Wg Barra, w weterynarii w narkozie stosuje się napowszechniej najpierw premedykację - sedację tiobarbituranem o krótkim działaniu, np. suritalem, a po nim znieczulenie wziewne (metophane lub halothane). W przypadku większości ras to znakomite rozwiązanie. W przypadku chartów może być bardzo niebezpieczne, a nawet grozić śmiercią zwierzęcia. W przypadku większości ras rutynowy zastrzyk tiobarbituranu powoduje 10-15 minutowe znieczulenie, w przypadku charta 30-35 minutowe, a nawet dłuższe.

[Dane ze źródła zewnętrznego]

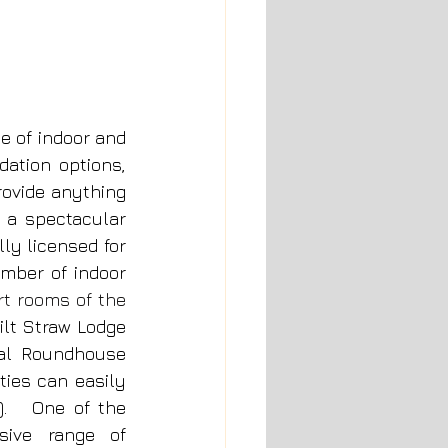
e of indoor and 
tion options, 
ovide anything 
 a spectacular 
y licensed for 
mber of indoor 
t rooms of the 
ilt Straw Lodge 
al Roundhouse 
ies can easily 
   One of the 
sive range of 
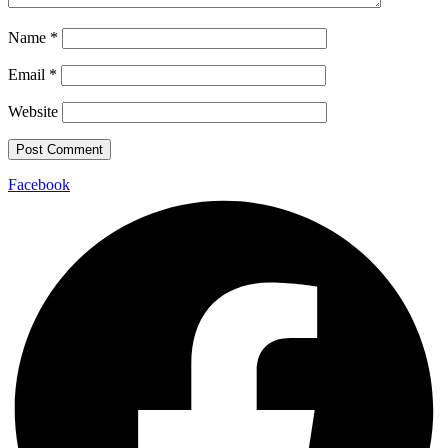
Name
*
Email
*
Website
Facebook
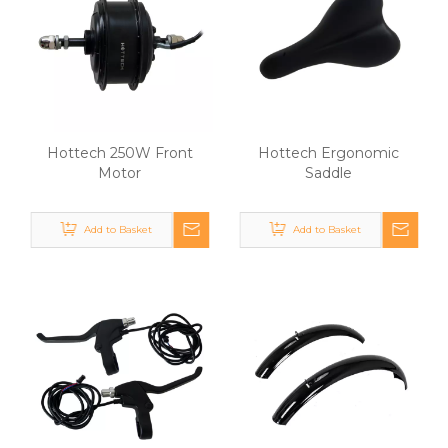
Hottech 250W Front
Hottech Ergonomic
Motor
Saddle
Add to Basket
Add to Basket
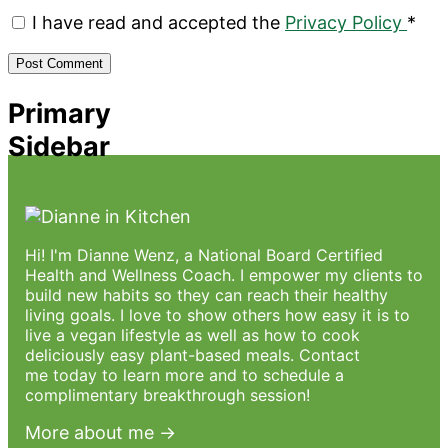
I have read and accepted the
Privacy Policy
*
Primary
Sidebar
Hi! I'm Dianne Wenz, a National Board Certified
Health and Wellness Coach. I empower my clients to
build new habits so they can reach their healthy
living goals. I love to show others how easy it is to
live a vegan lifestyle as well as how to cook
deliciously easy plant-based meals.
Contact
me
today to learn more and to schedule a
complimentary breakthrough session!
More about me →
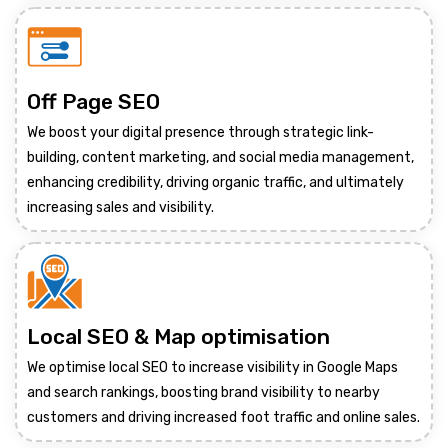
Off Page SEO
We boost your digital presence through strategic link-
building, content marketing, and social media management,
enhancing credibility, driving organic traffic, and ultimately
increasing sales and visibility.
Local SEO & Map optimisation
We optimise local SEO to increase visibility in Google Maps
and search rankings, boosting brand visibility to nearby
customers and driving increased foot traffic and online sales.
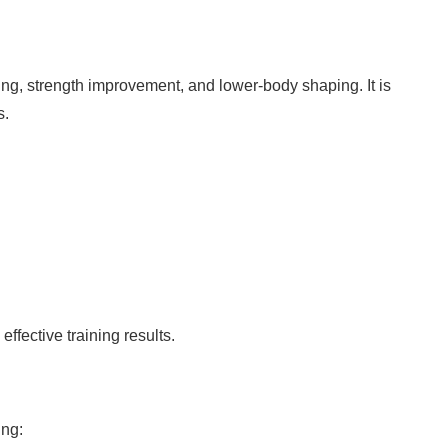
ding, strength improvement, and lower-body shaping. It is
s.
fective training results.
ing:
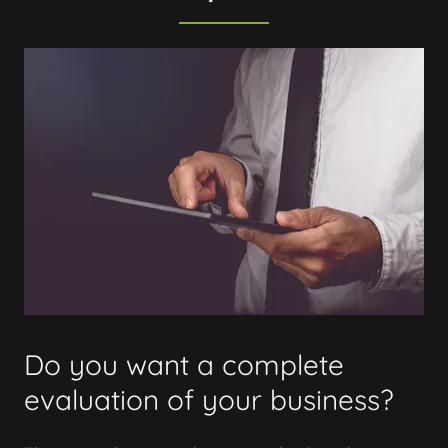
Do you want a complete
evaluation of your business?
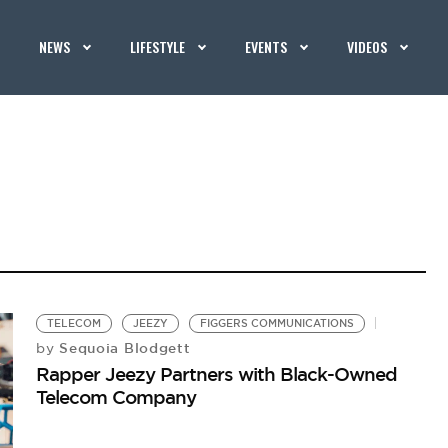
NEWS
LIFESTYLE
EVENTS
VIDEOS
TELECOM
JEEZY
FIGGERS COMMUNICATIONS
Sequoia Blodgett
by
Rapper Jeezy Partners with Black-Owned
Telecom Company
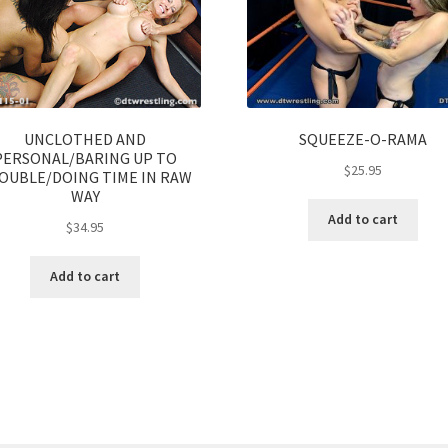
UNCLOTHED AND
SQUEEZE-O-RAMA
PERSONAL/BARING UP TO
$
25.95
OUBLE/DOING TIME IN RAW
WAY
Add to cart
$
34.95
Add to cart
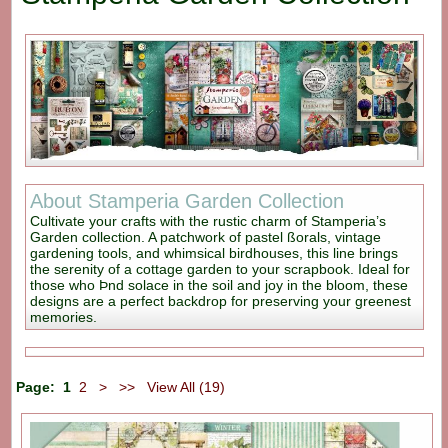
About Stamperia Garden Collection
Cultivate your crafts with the rustic charm of Stamperia’s
Garden collection. A patchwork of pastel ßorals, vintage
gardening tools, and whimsical birdhouses, this line brings
the serenity of a cottage garden to your scrapbook. Ideal for
those who Þnd solace in the soil and joy in the bloom, these
designs are a perfect backdrop for preserving your greenest
memories.
Page:
1
2
>
>>
View All (19)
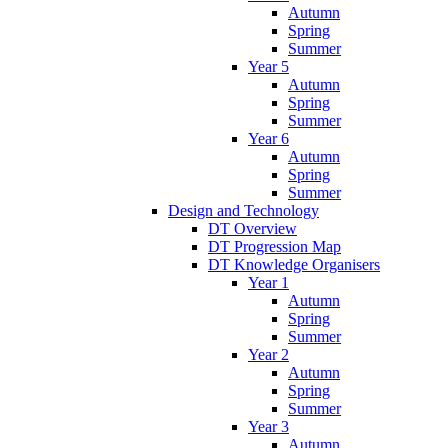
Autumn
Spring
Summer
Year 5
Autumn
Spring
Summer
Year 6
Autumn
Spring
Summer
Design and Technology
DT Overview
DT Progression Map
DT Knowledge Organisers
Year 1
Autumn
Spring
Summer
Year 2
Autumn
Spring
Summer
Year 3
Autumn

Brak systematycznych badań, dlaczego tak się dzieje w przypadku chartów, ale są, jak nazywa je Barr, "uzasadnione naukowo domysły". Court podaje następujące przyczyny, dla których tiopentalu i innych tiobarbituranów nie należy stosować w przypadku tej grupy psów:
1/ specyfika systemu nerwowego - stąd komplikacje, np. hipertermia wywołana stresem,
2/niewielka ilość tłuszczu w stosunku do masy ciała i duża powierzchnia ciała w stosunku do wagi (zagrożenie hipotermią, mniejsza ilość środka potrzebna do znieczulenia niż wskazywałaby na to waga psa)
3/różnice hematologiczne w stosunku do innych grup psów, co może wpłynąć na błędną interpretację wyników badania krwi przed znieczuleniem,
4/ spowolniony metabolizm środków znieczulających przez wątrobę, co powoduje wydłużenie procesu odzyskania przytomności po pewnych dożylnych środkach znieczulających, zwłaszcza tiopentalu i zwiększa ryzyko interakcji stosowanych środków.

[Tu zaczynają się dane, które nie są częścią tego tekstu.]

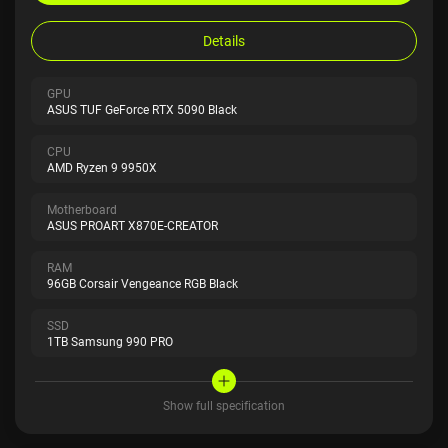
Details
GPU
ASUS TUF GeForce RTX 5090 Black
CPU
AMD Ryzen 9 9950X
Motherboard
ASUS PROART X870E-CREATOR
RAM
96GB Corsair Vengeance RGB Black
SSD
1TB Samsung 990 PRO
Show full specification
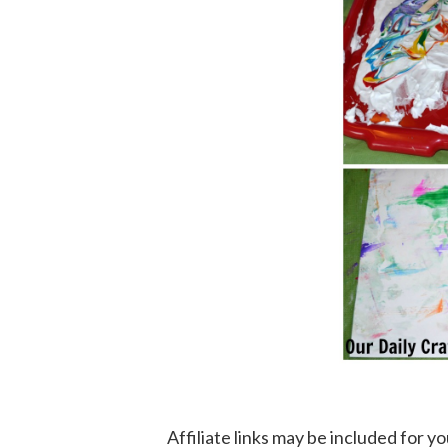
Affiliate links may be included for 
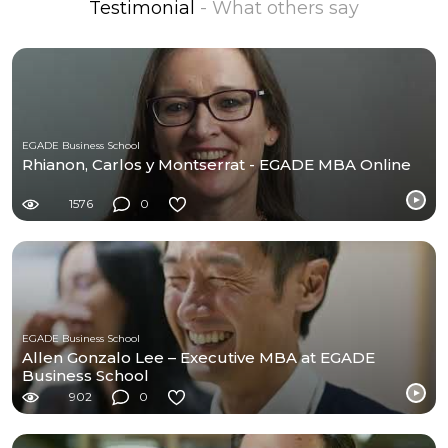
Testimonial
- What others say
EGADE Business School
Rhianon, Carlos y Montserrat - EGADE MBA Online
1576
0
EGADE Business School
Allen Gonzalo Lee – Executive MBA at EGADE
Business School
902
0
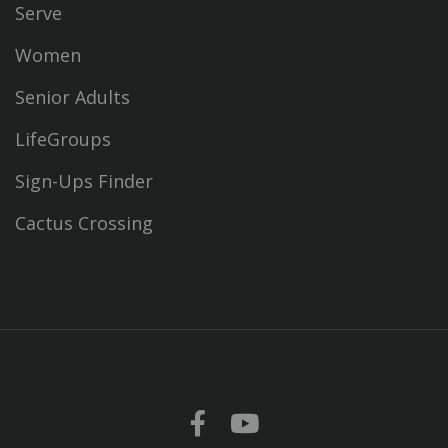
Serve
Women
Senior Adults
LifeGroups
Sign-Ups Finder
Cactus Crossing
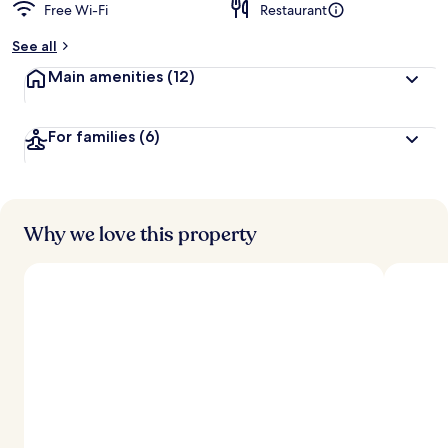
Free Wi-Fi
Restaurant
See all
Main amenities
(12)
For families
(6)
Why we love this property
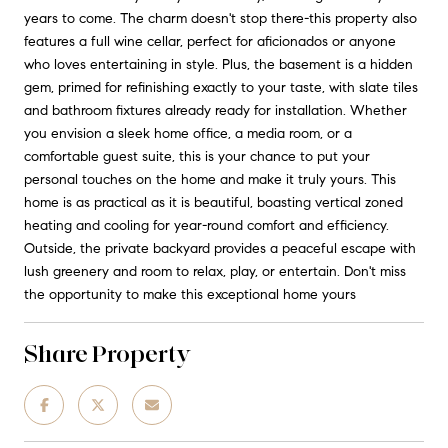
years to come. The charm doesn't stop there-this property also
features a full wine cellar, perfect for aficionados or anyone
who loves entertaining in style. Plus, the basement is a hidden
gem, primed for refinishing exactly to your taste, with slate tiles
and bathroom fixtures already ready for installation. Whether
you envision a sleek home office, a media room, or a
comfortable guest suite, this is your chance to put your
personal touches on the home and make it truly yours. This
home is as practical as it is beautiful, boasting vertical zoned
heating and cooling for year-round comfort and efficiency.
Outside, the private backyard provides a peaceful escape with
lush greenery and room to relax, play, or entertain. Don't miss
the opportunity to make this exceptional home yours
Share Property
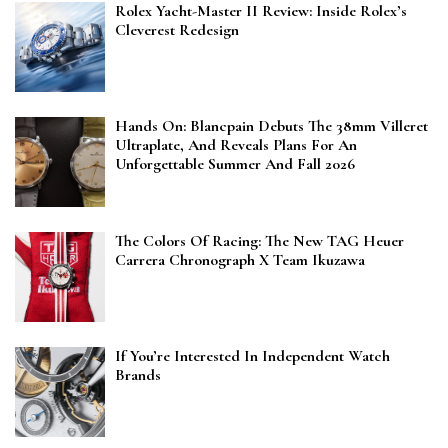
Rolex Yacht-Master II Review: Inside Rolex’s
Cleverest Redesign
Hands On: Blancpain Debuts The 38mm Villeret
Ultraplate, And Reveals Plans For An
Unforgettable Summer And Fall 2026
The Colors Of Racing: The New TAG Heuer
Carrera Chronograph X Team Ikuzawa
If You’re Interested In Independent Watch
Brands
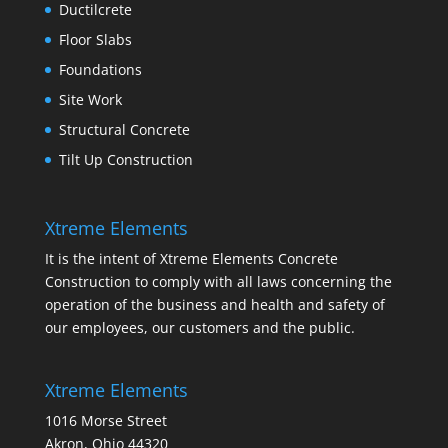
Ductilcrete
Floor Slabs
Foundations
Site Work
Structural Concrete
Tilt Up Construction
Xtreme Elements
It is the intent of Xtreme Elements Concrete
Construction to comply with all laws concerning the
operation of the business and health and safety of
our employees, our customers and the public.
Xtreme Elements
1016 Morse Street
Akron, Ohio 44320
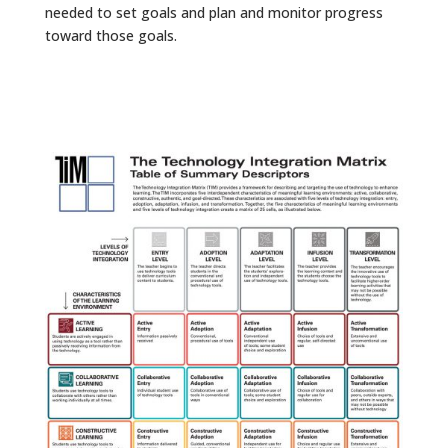
needed to set goals and plan and monitor progress
toward those goals.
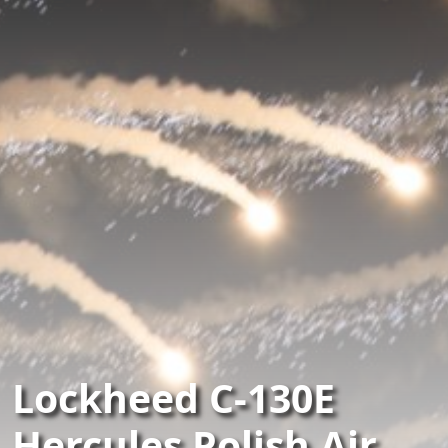
Lockheed C-130E
Hercules Polish Air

Court zaleca propofol, ketaminę/diazepam i methohexital. Stwierdza, że należy również unikać podawania środków upośledzających metabolizm leków, takich jak np. chloramphenicol. Najlepszą metodą jest znieczulenie wziewne z użyciem isolfurane (nazwa międzynarodowa). Należy monitorować temperaturę i zminimalizować ryzyko hipotermii podczas znieczulenia i po znieczuleniu. Barr natomiast szczegółowo opisuje skuteczne i bezpieczniejsze znieczulanie ogólne chartów z zastosowaniem środka przeznaczonego do znieczulania ogólnego ludzi: oxymorphone (numorphan).

Hilary Jupp z angielskiego klubu wilczarza, autorka artykułu "Wolfhounds and Anaesthetics" pisze, że w przypadku znieczulania wilczarzy barbituranami (zwłaszcza acepromazine ACP) ryzyko jest większe niż w przypadku innych ras, z uwagi na proporcjonalnie duży kościec w stosunku do masy ciała i odmienny metabolizm. Przy obliczaniu ilości środka znieczulającego (wilczarze z zasady potrzebują go mniej niż inne rasy) należy kierować się nie ciężarem ciała, lecz jego powierzchnią. Według Jupp istnieją specjalne tabele umożliwiające takie przeliczenia. Zaleca również rapinovet/propofol jako droższy lecz skuteczniejszy środek znieczulający, o który warto prosić.

Główne problemy związane ze znieczulaniem wilczarzy wynikają, zdaniem Jupp z nastepujących powodów:

1.     przedawkowania środka: nawet odpowiednio obliczonego nie należy podawać od razu w całości, ale powoli i zaprzestać podawania natychmiast po osiągnięciu celu. Ryzyko przedawkowania znacznie wzrasta w przypadku krążenia spowolnionego z powodu chorób serca.

2.     braku właściwego monitorowania podczas znieczulenia i rekonwalescencji (zmora małych gabinetów, gdzie lekarz musi odejść od psa, by wykonać inną czynność).

3.     niezdiagnozowanych wcześniej chorób, np. von Willebranda, chorób serca i tarczycy, znacznie zwiększających zagrożenie związane ze znieczuleniem.